Secret défense : un rapport inédit pour mieux expliquer

S’il y a une formule qui suscite les plus extrêmes fantasmes, c’est bien le fameux « secret défense ». Pour mieux expliquer pourquoi y recourir en pleine période de menaces terroristes, le Secrétariat national de la défense et de la sécurité (SGDSN) joue la transparence dans un rapport inédit pour tordre le coup aux idées reçues qui entourent les documents classifiés.

Le secret défense est le plus connu des trois niveaux de protection des documents jugés sensibles pour la sécurité nationale. Il se situe entre le « confidentiel défense » et le « très secret défense », qui est attribué en fonction du degré de risque que peut présenter la divulgation de certaines informations. Le but de l’actuel rapport publié par le SGDSN est à la fois de « consolider le secret-défense » tout en évitant son « inflation » pour qu’il ne devienne pas « un obstacle à la légitime transparence et au contrôle démocratique ».

Le rapport révèle bien sûr des surprises, et en premier lieu, la répartition des documents classés « secret défense« . La majorité des dossiers ne relève pas, comme on le pense souvent, du ministère de la Défense (44 %) ou de l’Intérieur (4 %), mais du ministère de l’Énergie (50 %), car il englobe tout ce qui gravite autour du nucléaire.

Au 1er janvier 2015, pas moins de 413 235 personnes étaient habilitées à accéder, pour consultation à des documents classifiés en France, cela équivaut à 1 personne sur 160 (1 personne sur 71 aux États-Unis). La grande partie de ces personnes, est rattachée au ministère de la Défense, 12,8 % au ministère de l’Énergie et 11,6 % au ministère de l’Intérieur.  Le ministère de la Justice ne concentre qu’une infime part de ces habilitations.

Le nombre de demandes d’accès aux archives n’a cessé de croître ces dernières années. Cette croissance du nombre des demandes d’accès s’est particulièrement fait sentir « depuis la mise en ligne de l’inventaire des archives du SGDN par le service historique de la défense », précise le rapport.

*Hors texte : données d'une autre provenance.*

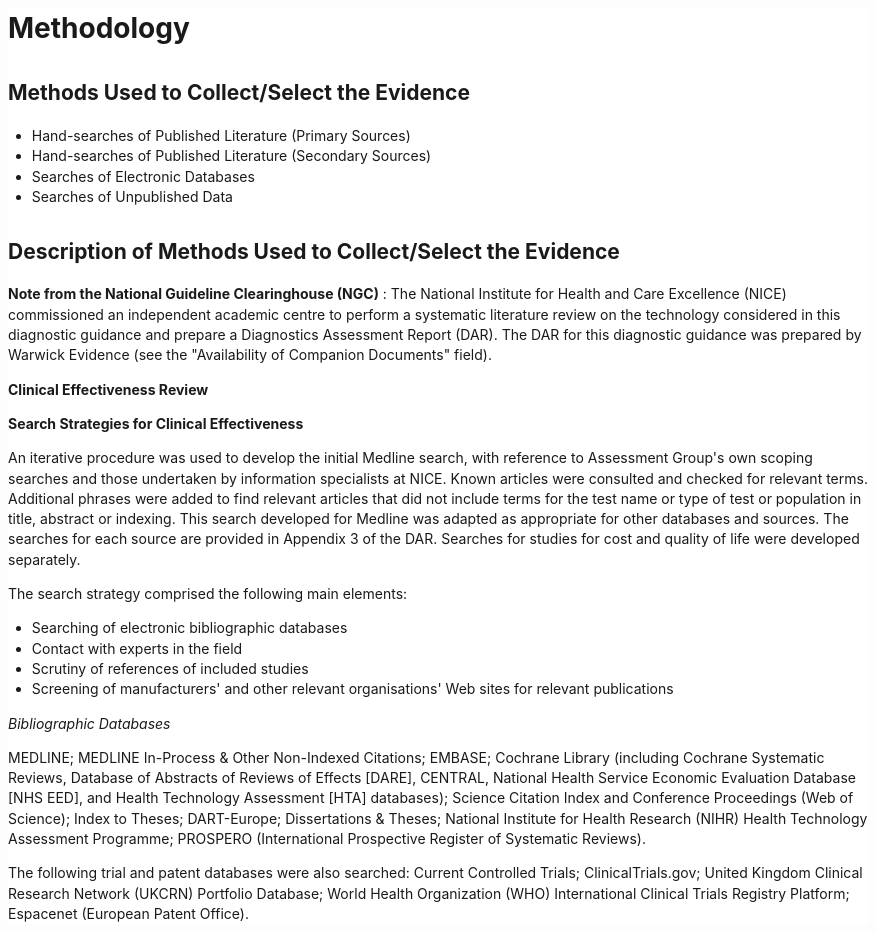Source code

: 

# Methodology

## Methods Used to Collect/Select the Evidence

- Hand-searches of Published Literature (Primary Sources)
- Hand-searches of Published Literature (Secondary Sources)
- Searches of Electronic Databases
- Searches of Unpublished Data

## Description of Methods Used to Collect/Select the Evidence



**Note from the National Guideline Clearinghouse (NGC)** : The National Institute for Health and Care Excellence (NICE) commissioned an independent academic centre to perform a systematic literature review on the technology considered in this diagnostic guidance and prepare a Diagnostics Assessment Report (DAR). The DAR for this diagnostic guidance was prepared by Warwick Evidence (see the "Availability of Companion Documents" field).

**Clinical Effectiveness Review**

**Search Strategies for Clinical Effectiveness**

An iterative procedure was used to develop the initial Medline search, with reference to Assessment Group's own scoping searches and those undertaken by information specialists at NICE. Known articles were consulted and checked for relevant terms. Additional phrases were added to find relevant articles that did not include terms for the test name or type of test or population in title, abstract or indexing. This search developed for Medline was adapted as appropriate for other databases and sources. The searches for each source are provided in Appendix 3 of the DAR. Searches for studies for cost and quality of life were developed separately.

The search strategy comprised the following main elements:

  * Searching of electronic bibliographic databases 
  * Contact with experts in the field 
  * Scrutiny of references of included studies 
  * Screening of manufacturers' and other relevant organisations' Web sites for relevant publications 



_Bibliographic Databases_

MEDLINE; MEDLINE In-Process & Other Non-Indexed Citations; EMBASE; Cochrane Library (including Cochrane Systematic Reviews, Database of Abstracts of Reviews of Effects [DARE], CENTRAL, National Health Service Economic Evaluation Database [NHS EED], and Health Technology Assessment [HTA] databases); Science Citation Index and Conference Proceedings (Web of Science); Index to Theses; DART-Europe; Dissertations & Theses; National Institute for Health Research (NIHR) Health Technology Assessment Programme; PROSPERO (International Prospective Register of Systematic Reviews).

The following trial and patent databases were also searched: Current Controlled Trials; ClinicalTrials.gov; United Kingdom Clinical Research Network (UKCRN) Portfolio Database; World Health Organization (WHO) International Clinical Trials Registry Platform; Espacenet (European Patent Office).
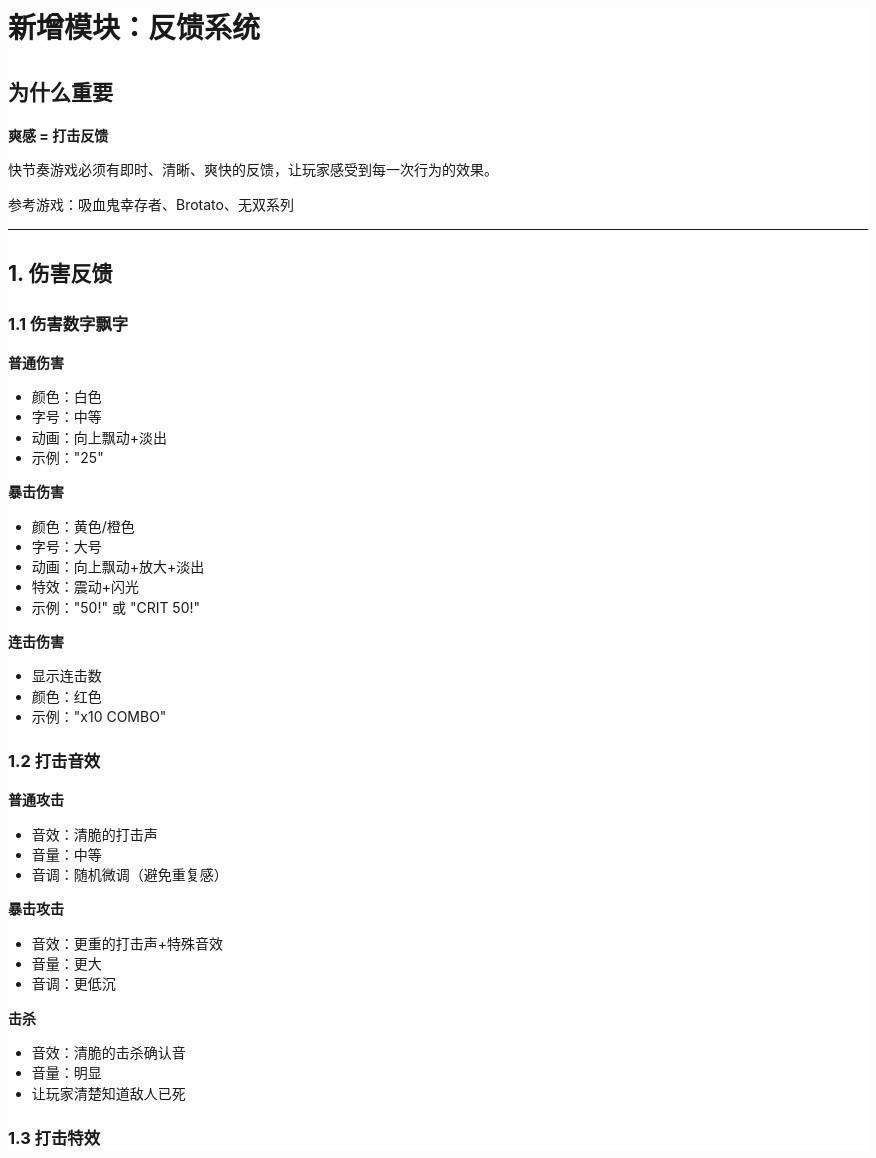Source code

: # 新增模块：反馈系统

## 为什么重要

**爽感 = 打击反馈**

快节奏游戏必须有即时、清晰、爽快的反馈，让玩家感受到每一次行为的效果。

参考游戏：吸血鬼幸存者、Brotato、无双系列

---

## 1. 伤害反馈

### 1.1 伤害数字飘字

**普通伤害**
- 颜色：白色
- 字号：中等
- 动画：向上飘动+淡出
- 示例："25"

**暴击伤害**
- 颜色：黄色/橙色
- 字号：大号
- 动画：向上飘动+放大+淡出
- 特效：震动+闪光
- 示例："50!" 或 "CRIT 50!"

**连击伤害**
- 显示连击数
- 颜色：红色
- 示例："x10 COMBO"

### 1.2 打击音效

**普通攻击**
- 音效：清脆的打击声
- 音量：中等
- 音调：随机微调（避免重复感）

**暴击攻击**
- 音效：更重的打击声+特殊音效
- 音量：更大
- 音调：更低沉

**击杀**
- 音效：清脆的击杀确认音
- 音量：明显
- 让玩家清楚知道敌人已死

### 1.3 打击特效
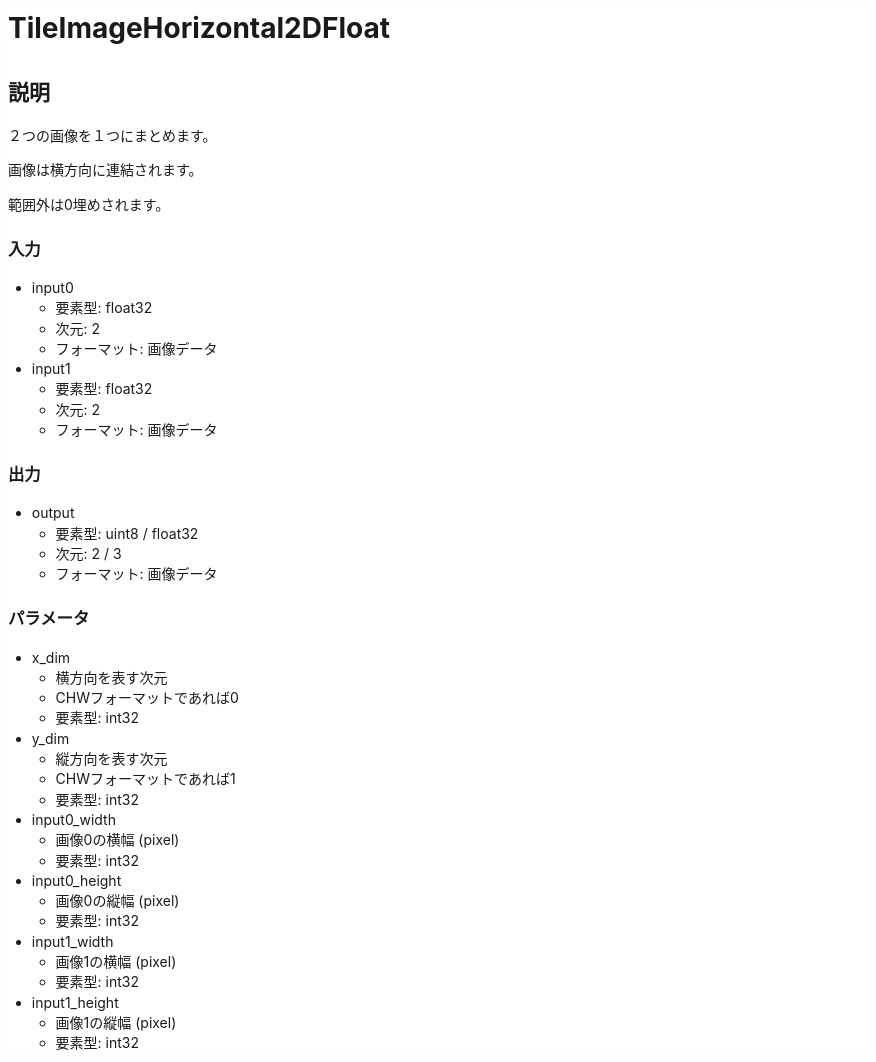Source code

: # TileImageHorizontal2DFloat

## 説明

２つの画像を１つにまとめます。

画像は横方向に連結されます。

範囲外は0埋めされます。

### 入力

- input0
  - 要素型: float32
  - 次元: 2
  - フォーマット: 画像データ
- input1
  - 要素型: float32
  - 次元: 2
  - フォーマット: 画像データ

### 出力

- output
  - 要素型: uint8 / float32
  - 次元: 2 / 3
  - フォーマット: 画像データ

### パラメータ

- x_dim
  - 横方向を表す次元
  - CHWフォーマットであれば0
  - 要素型: int32
- y_dim
  - 縦方向を表す次元
  - CHWフォーマットであれば1
  - 要素型: int32
- input0_width
  - 画像0の横幅 (pixel)
  - 要素型: int32
- input0_height
  - 画像0の縦幅 (pixel)
  - 要素型: int32
- input1_width
  - 画像1の横幅 (pixel)
  - 要素型: int32
- input1_height
  - 画像1の縦幅 (pixel)
  - 要素型: int32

Par ailleurs, le taux d’avis favorables a également augmenté, de 62 % en 2009 à 85 % en 2014. « Les rares refus furent motivés par la protection de données intéressant la défense nationale ou la sécurité du pays et, en ce qui concerne la communication anticipée des pièces, par les exigences de la vie privée », précise le rapport.

Ce rapport, contribue à une tendance globale d’ouverture du secteur de la défense. Pour la coopération internationale, avec la simplification prévue pour 2016, des accords de sécurité permettant l’échange et à la protection réciproque de données sensibles entre les pays. Une ouverture qui permet surtout l’usage des archives par les historiens et les chercheurs, mais qui risque de s’avérer de plus en plus utile dans les années à venir, avec la multiplication des actions liées à la lutte anti-terrorisme.